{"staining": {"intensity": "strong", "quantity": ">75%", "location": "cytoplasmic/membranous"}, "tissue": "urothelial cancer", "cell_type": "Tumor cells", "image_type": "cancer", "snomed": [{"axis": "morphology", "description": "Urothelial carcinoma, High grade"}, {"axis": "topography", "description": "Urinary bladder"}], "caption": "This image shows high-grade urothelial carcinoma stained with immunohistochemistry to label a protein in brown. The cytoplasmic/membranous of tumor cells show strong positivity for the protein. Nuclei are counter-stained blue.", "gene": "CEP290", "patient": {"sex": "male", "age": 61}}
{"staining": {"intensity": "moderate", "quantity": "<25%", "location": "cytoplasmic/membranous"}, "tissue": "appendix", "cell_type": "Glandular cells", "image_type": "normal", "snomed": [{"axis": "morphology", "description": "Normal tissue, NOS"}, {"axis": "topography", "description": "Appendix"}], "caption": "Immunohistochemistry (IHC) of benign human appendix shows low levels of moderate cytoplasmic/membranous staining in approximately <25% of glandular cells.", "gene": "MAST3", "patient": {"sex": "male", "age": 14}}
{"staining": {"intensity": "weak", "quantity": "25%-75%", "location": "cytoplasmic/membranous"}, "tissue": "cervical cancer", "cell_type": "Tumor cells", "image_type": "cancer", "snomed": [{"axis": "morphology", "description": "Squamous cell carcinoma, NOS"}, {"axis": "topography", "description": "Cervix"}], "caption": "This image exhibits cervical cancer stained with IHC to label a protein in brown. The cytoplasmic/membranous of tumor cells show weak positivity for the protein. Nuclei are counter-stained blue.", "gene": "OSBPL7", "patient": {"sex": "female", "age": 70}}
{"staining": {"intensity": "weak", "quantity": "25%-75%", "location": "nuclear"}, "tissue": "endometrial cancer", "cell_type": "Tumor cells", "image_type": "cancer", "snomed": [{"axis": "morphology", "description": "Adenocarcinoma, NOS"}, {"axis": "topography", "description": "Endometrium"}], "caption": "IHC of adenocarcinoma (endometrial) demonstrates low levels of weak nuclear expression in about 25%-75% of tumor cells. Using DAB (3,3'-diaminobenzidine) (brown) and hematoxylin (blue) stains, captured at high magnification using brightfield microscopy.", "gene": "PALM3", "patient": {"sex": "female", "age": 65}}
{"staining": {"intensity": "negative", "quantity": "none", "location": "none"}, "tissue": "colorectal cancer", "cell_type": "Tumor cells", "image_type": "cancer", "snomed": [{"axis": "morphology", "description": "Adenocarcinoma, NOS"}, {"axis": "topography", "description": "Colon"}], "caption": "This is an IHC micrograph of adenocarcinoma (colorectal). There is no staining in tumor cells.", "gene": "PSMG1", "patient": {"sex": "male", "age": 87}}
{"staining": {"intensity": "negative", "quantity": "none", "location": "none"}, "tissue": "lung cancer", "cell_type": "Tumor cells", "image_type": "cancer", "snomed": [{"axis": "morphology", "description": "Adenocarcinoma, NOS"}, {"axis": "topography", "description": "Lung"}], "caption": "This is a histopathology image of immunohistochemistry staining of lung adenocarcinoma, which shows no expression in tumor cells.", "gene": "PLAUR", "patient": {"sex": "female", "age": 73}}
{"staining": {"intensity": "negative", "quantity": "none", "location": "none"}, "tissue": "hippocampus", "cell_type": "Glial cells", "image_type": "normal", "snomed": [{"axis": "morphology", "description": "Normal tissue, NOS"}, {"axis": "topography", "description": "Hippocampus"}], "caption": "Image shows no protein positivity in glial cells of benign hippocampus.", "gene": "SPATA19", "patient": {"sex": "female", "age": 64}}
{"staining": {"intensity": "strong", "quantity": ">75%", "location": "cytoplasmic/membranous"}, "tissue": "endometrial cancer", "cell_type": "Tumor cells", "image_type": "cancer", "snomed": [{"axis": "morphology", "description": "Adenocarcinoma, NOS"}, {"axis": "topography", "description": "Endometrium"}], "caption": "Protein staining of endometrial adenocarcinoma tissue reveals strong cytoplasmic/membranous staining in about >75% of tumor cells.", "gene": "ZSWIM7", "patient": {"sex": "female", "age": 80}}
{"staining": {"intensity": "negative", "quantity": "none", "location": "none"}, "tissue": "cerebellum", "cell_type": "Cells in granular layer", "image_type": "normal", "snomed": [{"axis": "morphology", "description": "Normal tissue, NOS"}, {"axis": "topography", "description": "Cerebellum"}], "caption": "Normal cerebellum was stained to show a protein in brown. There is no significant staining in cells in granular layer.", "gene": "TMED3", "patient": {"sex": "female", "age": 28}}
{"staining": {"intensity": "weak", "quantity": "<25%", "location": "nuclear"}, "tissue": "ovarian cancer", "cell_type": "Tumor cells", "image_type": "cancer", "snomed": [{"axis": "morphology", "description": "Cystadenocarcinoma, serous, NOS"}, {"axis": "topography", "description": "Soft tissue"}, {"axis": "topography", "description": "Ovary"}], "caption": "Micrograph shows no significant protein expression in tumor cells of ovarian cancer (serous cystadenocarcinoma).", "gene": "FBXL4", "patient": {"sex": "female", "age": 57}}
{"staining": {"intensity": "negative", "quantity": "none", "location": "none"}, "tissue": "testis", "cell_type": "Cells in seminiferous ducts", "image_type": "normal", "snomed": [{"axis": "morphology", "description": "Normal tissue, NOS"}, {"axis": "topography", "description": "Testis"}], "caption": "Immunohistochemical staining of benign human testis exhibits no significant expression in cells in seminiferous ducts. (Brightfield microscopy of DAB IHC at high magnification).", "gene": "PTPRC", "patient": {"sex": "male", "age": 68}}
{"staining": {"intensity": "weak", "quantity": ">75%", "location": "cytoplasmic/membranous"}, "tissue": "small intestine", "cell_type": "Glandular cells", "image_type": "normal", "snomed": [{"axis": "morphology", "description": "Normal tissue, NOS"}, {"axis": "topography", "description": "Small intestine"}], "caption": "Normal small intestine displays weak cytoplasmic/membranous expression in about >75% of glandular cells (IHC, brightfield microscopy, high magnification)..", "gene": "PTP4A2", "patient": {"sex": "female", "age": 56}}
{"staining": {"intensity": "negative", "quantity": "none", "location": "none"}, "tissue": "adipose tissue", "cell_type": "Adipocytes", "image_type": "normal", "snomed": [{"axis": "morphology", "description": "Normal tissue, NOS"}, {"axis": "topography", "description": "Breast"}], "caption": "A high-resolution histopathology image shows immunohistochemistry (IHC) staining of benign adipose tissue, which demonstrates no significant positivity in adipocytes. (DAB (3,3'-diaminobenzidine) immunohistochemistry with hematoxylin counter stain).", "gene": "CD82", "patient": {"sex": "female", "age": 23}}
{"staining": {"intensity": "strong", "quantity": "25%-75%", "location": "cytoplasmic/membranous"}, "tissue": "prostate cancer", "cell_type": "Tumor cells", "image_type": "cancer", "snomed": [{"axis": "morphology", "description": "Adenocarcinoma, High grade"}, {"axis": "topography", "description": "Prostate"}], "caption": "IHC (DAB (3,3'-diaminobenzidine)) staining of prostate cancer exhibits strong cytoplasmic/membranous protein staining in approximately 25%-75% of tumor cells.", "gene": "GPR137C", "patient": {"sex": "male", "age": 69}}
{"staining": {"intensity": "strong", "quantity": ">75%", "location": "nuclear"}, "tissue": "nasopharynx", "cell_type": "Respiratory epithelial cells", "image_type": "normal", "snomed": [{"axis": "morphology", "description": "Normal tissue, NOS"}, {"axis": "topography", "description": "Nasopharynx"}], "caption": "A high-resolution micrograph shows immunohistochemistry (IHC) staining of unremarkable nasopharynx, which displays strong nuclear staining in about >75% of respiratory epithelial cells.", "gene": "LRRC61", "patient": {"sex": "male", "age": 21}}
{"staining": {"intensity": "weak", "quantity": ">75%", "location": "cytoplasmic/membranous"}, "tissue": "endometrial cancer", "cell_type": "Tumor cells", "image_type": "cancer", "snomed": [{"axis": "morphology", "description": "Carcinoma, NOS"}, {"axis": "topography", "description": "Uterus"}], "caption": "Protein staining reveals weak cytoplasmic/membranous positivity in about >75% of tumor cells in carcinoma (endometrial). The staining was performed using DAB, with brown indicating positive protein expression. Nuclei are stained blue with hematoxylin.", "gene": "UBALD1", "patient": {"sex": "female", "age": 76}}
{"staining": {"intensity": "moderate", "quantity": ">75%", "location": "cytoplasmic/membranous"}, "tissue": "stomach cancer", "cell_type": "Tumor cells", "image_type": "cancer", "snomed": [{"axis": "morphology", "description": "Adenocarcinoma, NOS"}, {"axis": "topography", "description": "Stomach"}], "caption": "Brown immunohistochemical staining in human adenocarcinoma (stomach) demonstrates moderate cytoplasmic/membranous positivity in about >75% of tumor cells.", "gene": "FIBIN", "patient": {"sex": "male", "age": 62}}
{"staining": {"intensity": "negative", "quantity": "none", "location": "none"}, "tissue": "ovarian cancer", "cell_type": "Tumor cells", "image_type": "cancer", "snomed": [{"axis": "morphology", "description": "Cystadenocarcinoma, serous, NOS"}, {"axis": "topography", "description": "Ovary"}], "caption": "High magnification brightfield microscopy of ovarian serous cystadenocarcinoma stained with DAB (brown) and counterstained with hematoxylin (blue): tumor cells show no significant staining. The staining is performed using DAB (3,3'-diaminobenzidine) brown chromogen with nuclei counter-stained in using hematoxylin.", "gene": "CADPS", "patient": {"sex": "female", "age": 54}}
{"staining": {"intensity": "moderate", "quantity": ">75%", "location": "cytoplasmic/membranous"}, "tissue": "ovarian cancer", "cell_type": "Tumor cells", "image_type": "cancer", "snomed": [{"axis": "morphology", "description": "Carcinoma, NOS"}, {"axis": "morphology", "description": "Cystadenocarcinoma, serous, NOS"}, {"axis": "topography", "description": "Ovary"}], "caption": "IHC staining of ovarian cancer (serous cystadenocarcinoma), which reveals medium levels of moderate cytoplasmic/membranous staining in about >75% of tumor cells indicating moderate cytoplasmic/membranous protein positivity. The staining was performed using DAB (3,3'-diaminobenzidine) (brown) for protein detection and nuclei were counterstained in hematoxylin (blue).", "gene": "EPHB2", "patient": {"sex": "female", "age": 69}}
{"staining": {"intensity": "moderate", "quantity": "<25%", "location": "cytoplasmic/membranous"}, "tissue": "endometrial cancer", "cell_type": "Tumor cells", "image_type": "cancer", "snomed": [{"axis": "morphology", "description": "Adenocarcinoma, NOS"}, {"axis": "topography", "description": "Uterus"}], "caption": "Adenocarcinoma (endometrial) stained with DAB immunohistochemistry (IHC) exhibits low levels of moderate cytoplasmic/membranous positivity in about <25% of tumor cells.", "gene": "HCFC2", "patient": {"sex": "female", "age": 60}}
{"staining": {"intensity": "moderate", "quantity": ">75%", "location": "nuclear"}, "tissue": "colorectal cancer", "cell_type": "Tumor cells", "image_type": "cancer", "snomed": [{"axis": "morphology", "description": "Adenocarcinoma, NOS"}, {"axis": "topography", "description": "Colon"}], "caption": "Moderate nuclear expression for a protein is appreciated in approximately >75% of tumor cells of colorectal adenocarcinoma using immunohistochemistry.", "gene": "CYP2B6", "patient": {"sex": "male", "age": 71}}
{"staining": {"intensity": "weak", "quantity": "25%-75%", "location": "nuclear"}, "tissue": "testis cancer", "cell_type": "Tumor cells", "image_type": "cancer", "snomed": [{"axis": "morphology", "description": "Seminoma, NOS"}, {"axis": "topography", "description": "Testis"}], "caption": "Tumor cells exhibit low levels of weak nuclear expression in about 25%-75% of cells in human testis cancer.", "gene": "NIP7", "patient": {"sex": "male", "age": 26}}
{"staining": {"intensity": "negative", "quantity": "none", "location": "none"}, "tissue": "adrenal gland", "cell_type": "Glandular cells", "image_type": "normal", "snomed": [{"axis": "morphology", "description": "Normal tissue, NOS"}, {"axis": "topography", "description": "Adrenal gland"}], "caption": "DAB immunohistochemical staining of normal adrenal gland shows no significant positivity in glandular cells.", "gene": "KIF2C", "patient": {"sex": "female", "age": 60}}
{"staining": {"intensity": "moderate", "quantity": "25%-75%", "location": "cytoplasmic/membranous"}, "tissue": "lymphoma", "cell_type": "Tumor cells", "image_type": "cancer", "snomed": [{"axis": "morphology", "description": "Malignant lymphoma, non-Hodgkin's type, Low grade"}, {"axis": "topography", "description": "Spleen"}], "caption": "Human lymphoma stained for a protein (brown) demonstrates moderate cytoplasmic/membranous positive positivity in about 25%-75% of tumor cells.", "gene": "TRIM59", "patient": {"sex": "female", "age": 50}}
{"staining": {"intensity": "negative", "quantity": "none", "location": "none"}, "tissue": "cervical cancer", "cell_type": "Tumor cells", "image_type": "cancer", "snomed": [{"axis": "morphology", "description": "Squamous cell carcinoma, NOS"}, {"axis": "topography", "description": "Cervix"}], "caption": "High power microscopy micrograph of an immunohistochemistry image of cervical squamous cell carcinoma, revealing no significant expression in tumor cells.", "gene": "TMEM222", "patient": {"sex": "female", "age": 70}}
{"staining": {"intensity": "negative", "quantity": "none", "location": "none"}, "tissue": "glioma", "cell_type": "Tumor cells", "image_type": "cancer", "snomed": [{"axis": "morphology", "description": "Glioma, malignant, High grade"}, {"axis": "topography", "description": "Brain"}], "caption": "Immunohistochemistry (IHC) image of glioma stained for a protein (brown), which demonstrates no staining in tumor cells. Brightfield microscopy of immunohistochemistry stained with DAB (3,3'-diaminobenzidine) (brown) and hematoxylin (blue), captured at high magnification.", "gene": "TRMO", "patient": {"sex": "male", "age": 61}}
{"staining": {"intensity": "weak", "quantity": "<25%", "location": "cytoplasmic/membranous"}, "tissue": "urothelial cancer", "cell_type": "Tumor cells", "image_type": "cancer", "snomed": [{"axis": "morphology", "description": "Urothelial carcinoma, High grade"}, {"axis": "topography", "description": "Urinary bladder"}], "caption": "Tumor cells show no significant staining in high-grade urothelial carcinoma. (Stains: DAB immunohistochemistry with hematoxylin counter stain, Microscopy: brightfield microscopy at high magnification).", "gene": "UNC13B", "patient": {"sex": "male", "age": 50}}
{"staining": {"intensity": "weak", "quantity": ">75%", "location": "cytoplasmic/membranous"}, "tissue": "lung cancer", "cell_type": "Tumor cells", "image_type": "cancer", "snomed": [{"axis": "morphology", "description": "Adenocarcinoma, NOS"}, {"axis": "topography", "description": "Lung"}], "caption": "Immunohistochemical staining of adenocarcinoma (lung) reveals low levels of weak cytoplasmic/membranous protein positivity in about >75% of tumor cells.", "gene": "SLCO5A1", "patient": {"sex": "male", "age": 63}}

__________________________________________________

EXERCISE PROMPT ▸ In this exercise, copy only the lines from the opening line of the material through the line where "image exhibits cervical" appears.

SOLUTION TO THIS TASK ▸
{"staining": {"intensity": "strong", "quantity": ">75%", "location": "cytoplasmic/membranous"}, "tissue": "urothelial cancer", "cell_type": "Tumor cells", "image_type": "cancer", "snomed": [{"axis": "morphology", "description": "Urothelial carcinoma, High grade"}, {"axis": "topography", "description": "Urinary bladder"}], "caption": "This image shows high-grade urothelial carcinoma stained with immunohistochemistry to label a protein in brown. The cytoplasmic/membranous of tumor cells show strong positivity for the protein. Nuclei are counter-stained blue.", "gene": "CEP290", "patient": {"sex": "male", "age": 61}}
{"staining": {"intensity": "moderate", "quantity": "<25%", "location": "cytoplasmic/membranous"}, "tissue": "appendix", "cell_type": "Glandular cells", "image_type": "normal", "snomed": [{"axis": "morphology", "description": "Normal tissue, NOS"}, {"axis": "topography", "description": "Appendix"}], "caption": "Immunohistochemistry (IHC) of benign human appendix shows low levels of moderate cytoplasmic/membranous staining in approximately <25% of glandular cells.", "gene": "MAST3", "patient": {"sex": "male", "age": 14}}
{"staining": {"intensity": "weak", "quantity": "25%-75%", "location": "cytoplasmic/membranous"}, "tissue": "cervical cancer", "cell_type": "Tumor cells", "image_type": "cancer", "snomed": [{"axis": "morphology", "description": "Squamous cell carcinoma, NOS"}, {"axis": "topography", "description": "Cervix"}], "caption": "This image exhibits cervical cancer stained with IHC to label a protein in brown. The cytoplasmic/membranous of tumor cells show weak positivity for the protein. Nuclei are counter-stained blue.", "gene": "OSBPL7", "patient": {"sex": "female", "age": 70}}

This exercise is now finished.